En 1940, lorsqu’il peint cette gouache et encre sur soie, rare et subtile, Mai Thu est en France depuis trois ans. Il est probablement à Mâcon – où il est démobilisé, après la défaite contre l’Allemagne. L’oeuvre porte toutes les caractéristiques de ses œuvres tôt : fond ombré, quasi unicolore, personnages occupant massivement l’oeuvre, la tonalité sobre du pigment utilisé.

Mai Thu - Le vent printanier
Mai Thu – Le vent printanier

Mais « Le Vent du Printemps « frappe par  le dynamisme  de l’ensemble, se différenciant des oeuvres souvent hiératiques de l’artiste : le vent balaye l’œuvre de droite à gauche, pliant les bambous en haut à droite et les roseaux en bas, s’engouffrant dans les ao dai de la femme et de la jeune fille, ébouriffant leurs cheveux. Celles-ci ne semblent pas prêter attention à ce vent printanier et se soucient peu de la mare toute proche. L’artiste a choisi de ne pas figurer leurs membres inférieurs car l’élément central et essentiel du tableau est cette main ferme de l’adulte qui serre fort celle de la jeune fille en lui adressant un regard, tout d’autorité bienveillante. Dans sa main droite, la femme porte un panier d’osier rempli de Lucumas, ce fruit tellement apprécié dans les desserts à Hanoi, où à l’époque de Mai Thu on le récoltait, d’août à octobre, pour confectionner glaces et gateaux. Ces fruits apportent, avec la coiffure de la dame, une note modeste mais franche de couleur dans un tableau qui se veut d’une connotation atone. Allusion subtile de l’artiste ? Le Lucuma, originellement fruit d’Amérique du Sud, importé lors de la colonisation française s’affiche pictorialement avec la coiffe tonkinoise symbolisant à eux deux les deux influences majeures sur la peinture vietnamienne. Mais Mai Thu en amplifie le sens : quand le vent de l’histoire passe, il faut s’en faire fièrement et fermement un compagnon : ne pas le subir mais se laisser pousser en imposant le sens de sa marche : le souffle exigeant de la liberté…
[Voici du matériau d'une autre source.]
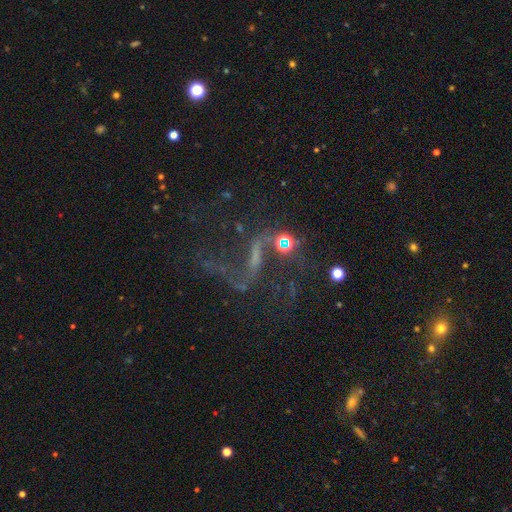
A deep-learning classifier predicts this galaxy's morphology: smooth-or-featured: featured or disk: 60% | star or artifact: 27% | smooth: 13%
  disk-edge-on: no: 92% | yes: 8%
    bar: no: 38% | weak: 32% | strong: 31%
    has-spiral-arms: yes: 65% | no: 35%
    bulge-size: none: 42% | small: 35% | moderate: 17% | large: 4% | dominant: 2%
  merging: none: 39% | major disturbance: 33% | merger: 15% | minor disturbance: 12%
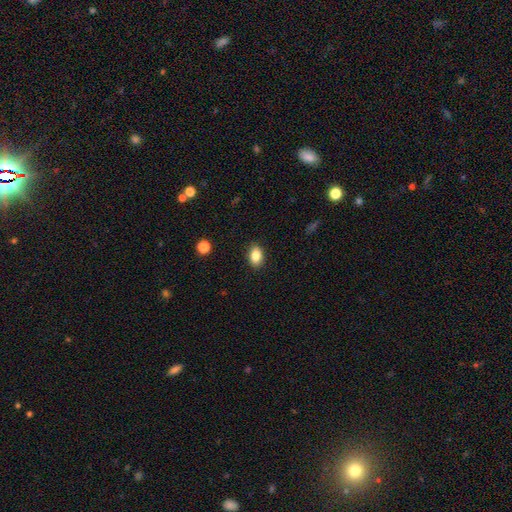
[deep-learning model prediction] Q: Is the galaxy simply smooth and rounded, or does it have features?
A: smooth — 85%.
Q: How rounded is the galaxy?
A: in between — 84%.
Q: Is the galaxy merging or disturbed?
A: none — 89%.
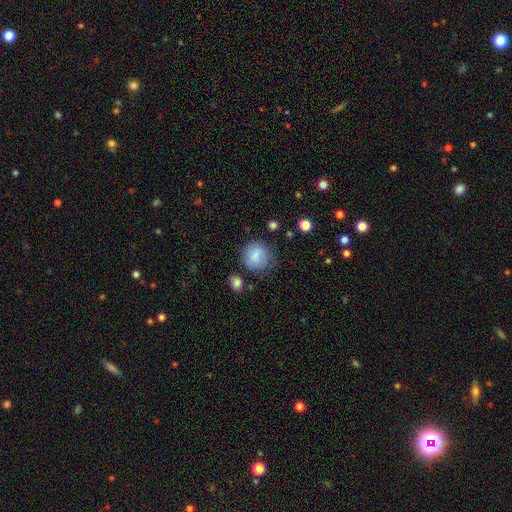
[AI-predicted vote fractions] A smooth galaxy with no disk features (83%) that is round (84%). Merging: none (72%).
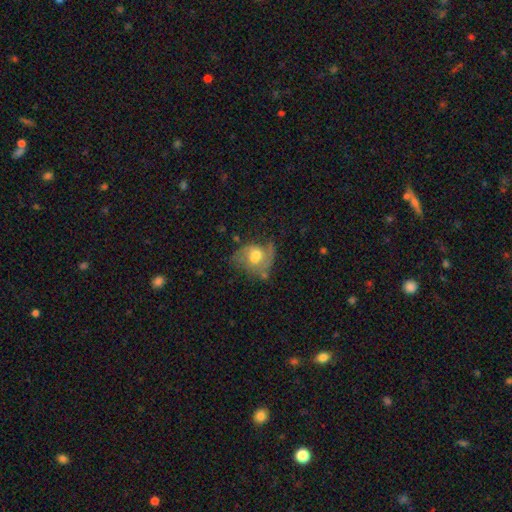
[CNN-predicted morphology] Smooth or featured?
  - featured or disk: 57% *
  - smooth: 36%
  - star or artifact: 8%
Edge-on disk?
  - no: 97% *
  - yes: 3%
Bar?
  - no: 65% *
  - weak: 30%
  - strong: 5%
Spiral arms?
  - yes: 74% *
  - no: 26%
Bulge size?
  - moderate: 62% *
  - large: 19%
  - small: 14%
  - none: 3%
  - dominant: 2%
Merging?
  - none: 38% *
  - major disturbance: 29%
  - minor disturbance: 27%
  - merger: 6%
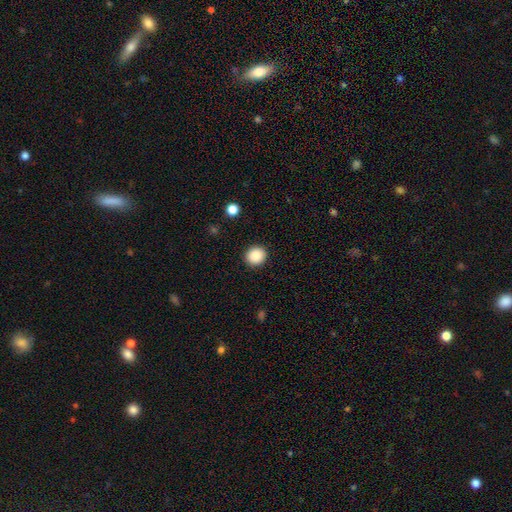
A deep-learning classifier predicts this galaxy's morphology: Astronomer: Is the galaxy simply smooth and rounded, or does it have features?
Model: smooth — 88%.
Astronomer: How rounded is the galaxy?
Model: round — 87%.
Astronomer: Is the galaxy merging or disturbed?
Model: none — 92%.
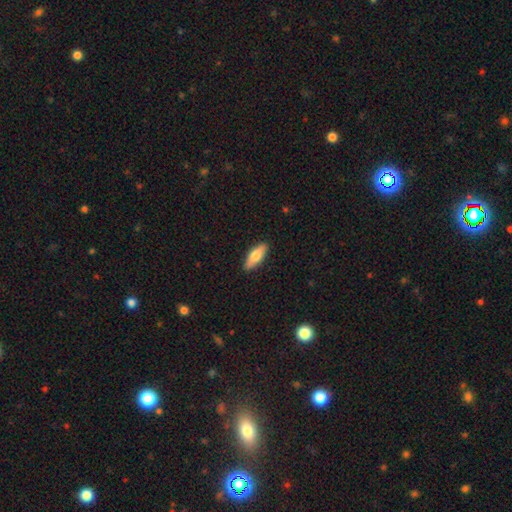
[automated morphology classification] smooth-or-featured: smooth: 68% | featured or disk: 27% | star or artifact: 5%
  how-rounded: in between: 64% | cigar-shaped: 34% | round: 2%
  merging: none: 89% | minor disturbance: 8% | major disturbance: 2% | merger: 1%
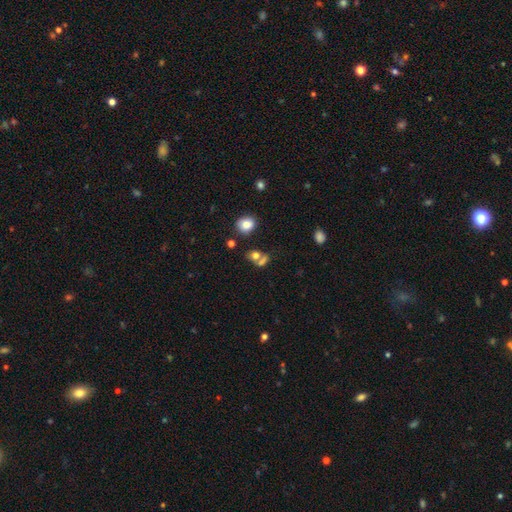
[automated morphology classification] Smooth or featured? smooth (72%)
How rounded? round (49%)
Merging? none (42%)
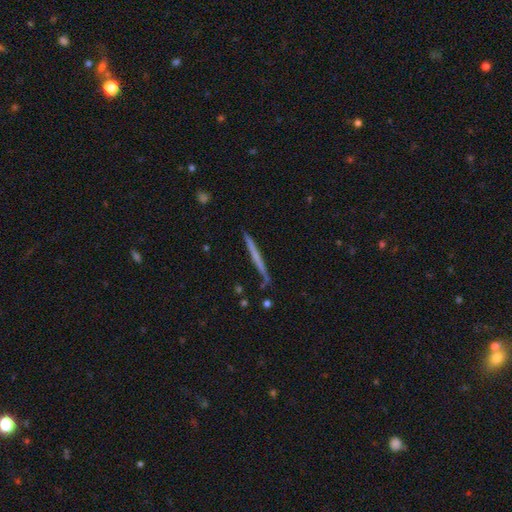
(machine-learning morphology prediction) smooth_or_featured: featured or disk (p=0.48) [alt: smooth p=0.46]
merging: none (p=0.89) [alt: minor disturbance p=0.08]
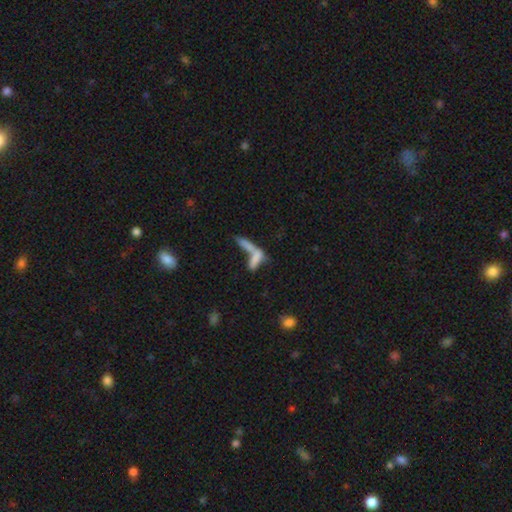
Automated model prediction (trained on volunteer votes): Q: Smooth or featured?
A: smooth (63%); runner-up: featured or disk (25%)
Q: How rounded?
A: cigar-shaped (65%); runner-up: in between (31%)
Q: Merging?
A: merger (60%); runner-up: none (22%)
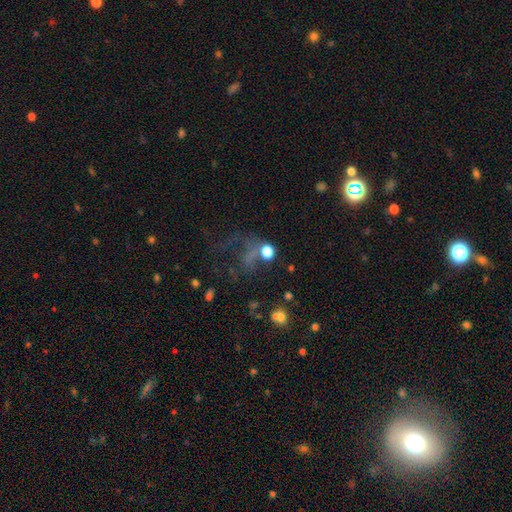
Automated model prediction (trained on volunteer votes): Morphology: type=star or artifact (40%).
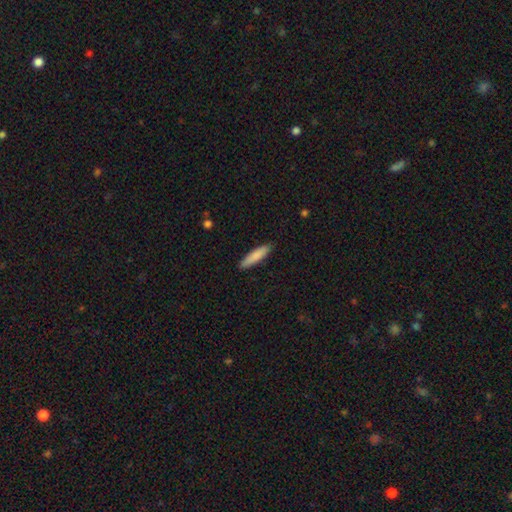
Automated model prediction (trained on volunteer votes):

La jeune fille, interrogative mais confiante et attentive c’est Mai Thu, cette femme belle, mature élégante et solide c’est le Vietnam, et le vent frais c’est la France son pays d’accueil.

Certes, le vent ne sera pas toujours « printanier » comme le montreront les rudes années suivantes de l’occupation allemande mais il aèrera toute sa vie durant l’oeuvre de Mai Thu.